2020年8月5日水曜日

『木々高太郎探偵小説選』木々高太郎

2010年7月1日 Amazonカスタマー・レビューへ投稿

論創ミステリ叢書 第46巻
2010年6月発売




★★★★★   探偵小説に直木賞なぞ要らない



戦前探偵小説家の中では知名度の割に人気が無い木々高太郎。その訳は本書解説でも述べられているから読んでほしいが、それだけではあるまい。才能の捌け口が探偵小説に集中できなかったとは云うが、特に戦後は小説を書く事に心血を注ぐよりも探偵文壇に火種を巻いて高木彬光を 敵に回したり、若手世代にいまいち人望を得られ無かった(特に本格派、というか乱歩派の後輩作家に)。それに詩人という資質の投入、それもひとつのトライではあるのだが探偵小説に必要な色気を失いはしなかったか。直木賞受賞長篇『人生の阿呆』を褒める探偵小説ファンの声は あまり聞かない。


 

かなり久しぶりな木々の新刊となる本書。政略結婚に戸惑う令嬢と謎の青年紳士を主人公にした「四十指紋の男」「獅子の精神病」等、全8話からなる連続短編オムニバス、これはなかなかの佳作。木々とルブラン、意外な取り合わせだがこれは明らかに『八点鐘』の手法。      戦前の日本探偵作家に与えたルブランの影響がこんな処にまであるのがわかる。       ただ、このオムニバス作のタイトルが「風水渙」。判り難い表現で損していないか?


 

そして「高原の残生」他 9 短篇、更に(皮肉な事に小説より有名な)「探偵小説芸術論」的随筆11篇、殆どが単行本初収録。彼のエッセイにはもっと激しく甲賀三郎や乱歩に毒付いているものがあるが、その辺は今回避けられているようだ。                        木々を出すなら論争の宿敵甲賀三郎も対比して読まれるべきで、木々・甲賀そして大下宇陀児は現在彼らの作品の多くが現行本で読めないのだし、少しずつでも紙の本で刊行されてほしい。 論創ミステリ叢書においては久山秀子でさえ四冊出ているのだから、             この三人の巻はもっとあって当然というもの。


 

「木々の選集が東京創元社にて現在企画中」と云われながらすでに何年経ったことか。    同時期に日下三蔵がプレゼンした海野十三は創元推理文庫で四冊リリースされたというのに、    どうして木々はこんな放置プレイ扱いに?

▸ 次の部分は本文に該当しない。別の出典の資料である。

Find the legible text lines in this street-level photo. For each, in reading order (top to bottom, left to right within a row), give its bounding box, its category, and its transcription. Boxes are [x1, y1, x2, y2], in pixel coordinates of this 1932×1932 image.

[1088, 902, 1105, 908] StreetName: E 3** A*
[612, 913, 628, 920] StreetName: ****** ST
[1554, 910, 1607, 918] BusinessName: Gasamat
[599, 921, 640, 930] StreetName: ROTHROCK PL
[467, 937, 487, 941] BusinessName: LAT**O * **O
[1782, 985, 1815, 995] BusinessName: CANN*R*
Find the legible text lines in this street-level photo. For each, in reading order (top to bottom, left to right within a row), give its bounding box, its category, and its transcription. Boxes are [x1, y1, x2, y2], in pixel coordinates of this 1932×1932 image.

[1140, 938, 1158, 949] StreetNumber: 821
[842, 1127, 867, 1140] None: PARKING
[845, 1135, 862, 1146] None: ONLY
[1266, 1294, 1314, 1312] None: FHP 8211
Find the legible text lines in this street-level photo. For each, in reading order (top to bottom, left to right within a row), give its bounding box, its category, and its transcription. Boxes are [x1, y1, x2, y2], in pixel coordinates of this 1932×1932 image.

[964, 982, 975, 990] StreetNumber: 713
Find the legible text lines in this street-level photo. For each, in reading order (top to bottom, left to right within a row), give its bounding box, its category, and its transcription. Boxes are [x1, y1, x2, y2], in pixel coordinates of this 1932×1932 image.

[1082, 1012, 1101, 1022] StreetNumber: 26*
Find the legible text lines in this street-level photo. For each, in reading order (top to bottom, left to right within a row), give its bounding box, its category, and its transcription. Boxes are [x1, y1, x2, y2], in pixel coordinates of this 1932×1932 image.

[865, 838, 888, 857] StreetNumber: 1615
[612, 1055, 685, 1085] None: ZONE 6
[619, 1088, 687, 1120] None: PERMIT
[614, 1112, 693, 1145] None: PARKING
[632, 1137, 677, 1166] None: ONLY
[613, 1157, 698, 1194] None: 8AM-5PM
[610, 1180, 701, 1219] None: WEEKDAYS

(銀) 木々の単独ガイドブックみたいなものは現在ないが、20年位前に木々の故郷・山梨県立文学館にて松本清張と木々高太郎の展覧会が開催され、その時に図録「松本清張と木々高太郎」が発売された。これはなかなかよく出来ているので持っている価値がある。


 

さらに山梨県立文学館のその他の刊行物の中には木々宛に当時送られた書簡を収録したものも あり、江戸川乱歩・海野十三・水谷準・夢野久作・小栗虫太郎・甲賀三郎・大下宇陀児らの書簡を読むことができる。


 

探偵作家の書簡とか遺品を所有している文学館はこういう風に刊行物として誰でも読めるようにしないと、いくら貴重なものを所蔵していたってその中身を我々が知ることができず、      たまに展示するだけで単に保管したまま眠らせているだけでは宝の持ち腐れだ。山梨県立文学館のように刊行物を制作販売できる自治体は(金があるからできるのだろうけど)実に立派。  ただでさえ不景気が続いていた上にコロナの蔓延で経済は瀕死状態、00年代までは良い活動が 出来ていた施設も今では動きがとれなくなっているのかもしれない。